▸ Task requirements
What lines in the records below mention "microwave"? List them all.
------
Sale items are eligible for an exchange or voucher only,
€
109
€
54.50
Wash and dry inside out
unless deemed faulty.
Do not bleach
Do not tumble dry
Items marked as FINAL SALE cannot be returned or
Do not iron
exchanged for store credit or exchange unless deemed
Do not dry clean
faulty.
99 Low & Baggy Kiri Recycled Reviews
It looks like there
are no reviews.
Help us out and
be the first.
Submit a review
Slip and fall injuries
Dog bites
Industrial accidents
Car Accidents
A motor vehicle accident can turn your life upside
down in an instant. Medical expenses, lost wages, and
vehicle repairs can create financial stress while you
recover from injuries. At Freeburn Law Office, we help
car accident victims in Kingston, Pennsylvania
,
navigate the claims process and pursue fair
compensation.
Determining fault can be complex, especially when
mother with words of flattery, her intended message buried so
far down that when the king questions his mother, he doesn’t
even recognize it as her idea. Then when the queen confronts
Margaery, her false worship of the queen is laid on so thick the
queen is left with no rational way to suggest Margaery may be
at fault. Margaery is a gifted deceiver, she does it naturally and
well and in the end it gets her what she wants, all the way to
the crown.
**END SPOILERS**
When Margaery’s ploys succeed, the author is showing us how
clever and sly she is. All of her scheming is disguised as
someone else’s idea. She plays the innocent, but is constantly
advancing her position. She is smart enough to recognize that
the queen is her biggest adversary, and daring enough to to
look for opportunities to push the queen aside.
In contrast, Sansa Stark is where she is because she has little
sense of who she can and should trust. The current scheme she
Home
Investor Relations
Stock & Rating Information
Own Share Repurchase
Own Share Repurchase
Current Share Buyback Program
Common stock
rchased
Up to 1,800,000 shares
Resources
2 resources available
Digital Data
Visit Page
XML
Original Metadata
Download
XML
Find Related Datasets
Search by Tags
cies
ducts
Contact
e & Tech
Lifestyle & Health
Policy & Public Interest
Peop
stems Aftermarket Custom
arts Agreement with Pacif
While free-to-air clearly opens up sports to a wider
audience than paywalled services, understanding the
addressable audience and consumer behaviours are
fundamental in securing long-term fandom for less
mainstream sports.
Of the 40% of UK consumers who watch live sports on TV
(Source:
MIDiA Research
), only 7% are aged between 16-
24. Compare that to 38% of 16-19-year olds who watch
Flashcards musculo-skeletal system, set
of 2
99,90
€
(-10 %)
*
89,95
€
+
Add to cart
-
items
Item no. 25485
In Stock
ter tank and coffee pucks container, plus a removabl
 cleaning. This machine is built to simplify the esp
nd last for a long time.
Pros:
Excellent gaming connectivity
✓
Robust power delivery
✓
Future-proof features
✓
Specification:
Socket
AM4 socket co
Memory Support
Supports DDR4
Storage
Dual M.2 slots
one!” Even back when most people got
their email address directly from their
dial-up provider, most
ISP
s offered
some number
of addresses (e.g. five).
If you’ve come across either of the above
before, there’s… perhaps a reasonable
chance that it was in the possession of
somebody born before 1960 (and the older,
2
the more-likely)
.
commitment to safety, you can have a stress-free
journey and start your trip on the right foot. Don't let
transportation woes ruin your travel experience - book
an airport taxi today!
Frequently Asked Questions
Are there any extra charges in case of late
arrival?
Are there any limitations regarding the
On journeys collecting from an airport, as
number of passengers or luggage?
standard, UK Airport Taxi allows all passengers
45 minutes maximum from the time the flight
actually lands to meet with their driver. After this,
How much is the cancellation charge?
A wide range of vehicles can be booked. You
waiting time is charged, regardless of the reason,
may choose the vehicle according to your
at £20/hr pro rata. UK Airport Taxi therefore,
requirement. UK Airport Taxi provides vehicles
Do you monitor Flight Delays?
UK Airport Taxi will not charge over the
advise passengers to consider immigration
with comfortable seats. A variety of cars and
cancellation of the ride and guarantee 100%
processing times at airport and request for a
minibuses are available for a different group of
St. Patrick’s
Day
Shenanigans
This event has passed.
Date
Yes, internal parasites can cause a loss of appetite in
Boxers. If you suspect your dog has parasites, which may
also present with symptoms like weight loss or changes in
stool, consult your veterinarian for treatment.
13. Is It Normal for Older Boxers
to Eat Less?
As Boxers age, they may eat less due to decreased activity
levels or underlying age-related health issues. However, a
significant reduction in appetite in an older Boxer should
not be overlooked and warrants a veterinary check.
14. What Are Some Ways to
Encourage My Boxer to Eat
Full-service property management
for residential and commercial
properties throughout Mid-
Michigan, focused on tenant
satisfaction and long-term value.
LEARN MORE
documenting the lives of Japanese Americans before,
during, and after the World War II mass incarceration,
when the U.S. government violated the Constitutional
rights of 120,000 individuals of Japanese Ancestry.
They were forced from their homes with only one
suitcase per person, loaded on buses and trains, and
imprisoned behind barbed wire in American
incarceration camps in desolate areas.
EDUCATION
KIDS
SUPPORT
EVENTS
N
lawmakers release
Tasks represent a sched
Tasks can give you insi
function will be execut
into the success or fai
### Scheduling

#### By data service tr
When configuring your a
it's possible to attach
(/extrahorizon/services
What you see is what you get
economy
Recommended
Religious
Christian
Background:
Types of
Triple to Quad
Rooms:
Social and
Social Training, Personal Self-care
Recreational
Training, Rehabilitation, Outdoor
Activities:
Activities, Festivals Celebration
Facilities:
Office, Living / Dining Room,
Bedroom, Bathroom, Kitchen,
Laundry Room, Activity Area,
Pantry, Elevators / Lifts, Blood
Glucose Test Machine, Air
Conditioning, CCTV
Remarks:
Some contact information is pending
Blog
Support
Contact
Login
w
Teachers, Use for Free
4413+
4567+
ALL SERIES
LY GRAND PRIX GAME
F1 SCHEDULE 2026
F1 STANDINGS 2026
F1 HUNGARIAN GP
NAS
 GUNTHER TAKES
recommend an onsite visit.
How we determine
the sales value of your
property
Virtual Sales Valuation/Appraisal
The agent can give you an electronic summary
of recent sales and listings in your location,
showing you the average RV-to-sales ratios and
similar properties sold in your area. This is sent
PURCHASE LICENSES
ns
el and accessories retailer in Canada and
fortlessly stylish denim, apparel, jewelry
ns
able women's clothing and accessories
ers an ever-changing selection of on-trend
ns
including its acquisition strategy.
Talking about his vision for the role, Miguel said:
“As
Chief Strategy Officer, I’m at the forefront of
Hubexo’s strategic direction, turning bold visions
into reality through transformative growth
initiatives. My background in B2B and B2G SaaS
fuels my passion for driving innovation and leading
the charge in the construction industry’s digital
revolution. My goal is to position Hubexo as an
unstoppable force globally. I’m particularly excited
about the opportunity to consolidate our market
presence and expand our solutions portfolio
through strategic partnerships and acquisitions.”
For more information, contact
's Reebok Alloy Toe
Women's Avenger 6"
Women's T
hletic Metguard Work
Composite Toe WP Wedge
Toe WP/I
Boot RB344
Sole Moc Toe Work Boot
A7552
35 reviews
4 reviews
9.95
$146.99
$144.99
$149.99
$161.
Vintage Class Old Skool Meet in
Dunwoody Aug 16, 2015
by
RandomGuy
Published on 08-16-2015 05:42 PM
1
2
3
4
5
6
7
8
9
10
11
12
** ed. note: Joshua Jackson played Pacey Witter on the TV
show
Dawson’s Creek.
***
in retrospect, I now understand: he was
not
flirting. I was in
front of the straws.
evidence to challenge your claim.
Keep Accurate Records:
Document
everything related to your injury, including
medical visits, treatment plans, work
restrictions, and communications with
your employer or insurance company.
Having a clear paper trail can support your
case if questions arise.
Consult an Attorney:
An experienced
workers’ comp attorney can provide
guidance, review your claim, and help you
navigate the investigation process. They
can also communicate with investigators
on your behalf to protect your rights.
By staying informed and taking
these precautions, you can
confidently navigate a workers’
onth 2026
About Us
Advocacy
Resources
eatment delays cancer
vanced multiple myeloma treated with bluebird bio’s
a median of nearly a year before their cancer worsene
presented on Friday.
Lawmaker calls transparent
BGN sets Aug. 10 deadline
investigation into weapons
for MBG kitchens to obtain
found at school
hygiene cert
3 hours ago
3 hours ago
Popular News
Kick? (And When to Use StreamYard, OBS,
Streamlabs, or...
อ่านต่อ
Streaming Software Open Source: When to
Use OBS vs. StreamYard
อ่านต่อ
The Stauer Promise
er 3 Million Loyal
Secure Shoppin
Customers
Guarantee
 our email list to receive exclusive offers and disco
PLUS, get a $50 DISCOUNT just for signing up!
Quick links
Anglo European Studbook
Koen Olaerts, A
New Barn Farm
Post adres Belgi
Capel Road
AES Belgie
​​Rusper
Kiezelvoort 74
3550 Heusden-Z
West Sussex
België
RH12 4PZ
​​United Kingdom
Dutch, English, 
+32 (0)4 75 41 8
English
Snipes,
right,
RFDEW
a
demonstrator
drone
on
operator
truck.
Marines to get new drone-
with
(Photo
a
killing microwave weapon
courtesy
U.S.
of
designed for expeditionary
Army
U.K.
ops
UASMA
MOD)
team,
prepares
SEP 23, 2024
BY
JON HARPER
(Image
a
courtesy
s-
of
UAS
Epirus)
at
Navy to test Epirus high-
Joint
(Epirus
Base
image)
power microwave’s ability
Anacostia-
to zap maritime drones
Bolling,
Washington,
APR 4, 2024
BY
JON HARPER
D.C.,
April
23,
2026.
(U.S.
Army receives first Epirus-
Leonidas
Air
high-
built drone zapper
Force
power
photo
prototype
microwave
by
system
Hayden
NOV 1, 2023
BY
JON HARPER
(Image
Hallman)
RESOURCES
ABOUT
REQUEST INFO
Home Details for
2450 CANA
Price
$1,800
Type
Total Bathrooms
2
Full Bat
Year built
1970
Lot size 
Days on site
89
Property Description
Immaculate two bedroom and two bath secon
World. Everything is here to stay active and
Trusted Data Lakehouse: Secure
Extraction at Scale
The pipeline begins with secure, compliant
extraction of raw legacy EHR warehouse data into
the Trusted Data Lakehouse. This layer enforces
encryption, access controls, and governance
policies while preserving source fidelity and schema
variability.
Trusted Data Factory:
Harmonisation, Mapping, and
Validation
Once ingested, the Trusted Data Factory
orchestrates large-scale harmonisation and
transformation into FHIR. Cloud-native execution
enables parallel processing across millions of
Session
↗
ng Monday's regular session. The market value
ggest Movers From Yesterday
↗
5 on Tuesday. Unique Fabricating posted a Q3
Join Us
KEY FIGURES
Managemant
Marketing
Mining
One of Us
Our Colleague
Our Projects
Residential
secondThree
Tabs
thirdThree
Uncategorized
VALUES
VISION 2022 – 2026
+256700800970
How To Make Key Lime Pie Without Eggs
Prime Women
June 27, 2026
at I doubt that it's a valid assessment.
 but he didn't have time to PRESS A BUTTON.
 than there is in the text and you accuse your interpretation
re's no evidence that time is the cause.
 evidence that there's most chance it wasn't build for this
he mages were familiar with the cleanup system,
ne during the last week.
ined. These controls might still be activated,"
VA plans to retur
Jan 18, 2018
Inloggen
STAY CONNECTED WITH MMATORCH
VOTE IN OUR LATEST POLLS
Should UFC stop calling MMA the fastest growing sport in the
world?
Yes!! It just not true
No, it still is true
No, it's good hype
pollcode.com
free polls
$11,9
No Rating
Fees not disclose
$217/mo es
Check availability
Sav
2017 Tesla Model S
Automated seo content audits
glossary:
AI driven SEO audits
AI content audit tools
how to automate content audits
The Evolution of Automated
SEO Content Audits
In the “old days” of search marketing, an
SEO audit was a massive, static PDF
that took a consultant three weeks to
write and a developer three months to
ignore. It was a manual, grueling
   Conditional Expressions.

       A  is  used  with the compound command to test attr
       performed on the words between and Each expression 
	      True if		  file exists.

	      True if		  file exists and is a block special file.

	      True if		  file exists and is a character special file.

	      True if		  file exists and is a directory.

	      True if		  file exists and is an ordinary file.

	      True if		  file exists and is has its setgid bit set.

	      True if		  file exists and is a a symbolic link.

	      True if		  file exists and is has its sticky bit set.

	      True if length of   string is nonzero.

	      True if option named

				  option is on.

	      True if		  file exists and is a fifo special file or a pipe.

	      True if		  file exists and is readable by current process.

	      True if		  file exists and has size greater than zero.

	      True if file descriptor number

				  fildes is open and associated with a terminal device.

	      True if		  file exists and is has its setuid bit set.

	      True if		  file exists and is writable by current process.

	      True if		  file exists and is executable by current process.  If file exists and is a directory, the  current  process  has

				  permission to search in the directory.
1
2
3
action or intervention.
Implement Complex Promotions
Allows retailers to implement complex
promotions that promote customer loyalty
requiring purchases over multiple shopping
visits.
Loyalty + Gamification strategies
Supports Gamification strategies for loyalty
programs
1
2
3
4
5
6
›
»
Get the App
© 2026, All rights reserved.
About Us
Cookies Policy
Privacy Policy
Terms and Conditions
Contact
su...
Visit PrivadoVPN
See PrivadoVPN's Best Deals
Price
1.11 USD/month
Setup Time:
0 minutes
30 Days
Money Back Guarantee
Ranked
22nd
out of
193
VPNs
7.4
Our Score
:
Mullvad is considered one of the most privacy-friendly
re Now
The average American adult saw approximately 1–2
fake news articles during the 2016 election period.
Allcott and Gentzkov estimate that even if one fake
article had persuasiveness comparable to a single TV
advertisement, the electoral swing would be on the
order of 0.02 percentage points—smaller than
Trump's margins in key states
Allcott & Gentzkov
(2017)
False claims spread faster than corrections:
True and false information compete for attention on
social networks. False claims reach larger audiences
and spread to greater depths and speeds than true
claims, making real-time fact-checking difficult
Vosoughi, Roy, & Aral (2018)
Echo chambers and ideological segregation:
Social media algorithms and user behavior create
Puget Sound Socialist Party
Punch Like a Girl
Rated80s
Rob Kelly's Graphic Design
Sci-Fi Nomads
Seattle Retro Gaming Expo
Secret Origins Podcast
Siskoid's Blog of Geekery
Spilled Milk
------
▸ Exercise answer
killing microwave weapon
power microwave’s ability
microwave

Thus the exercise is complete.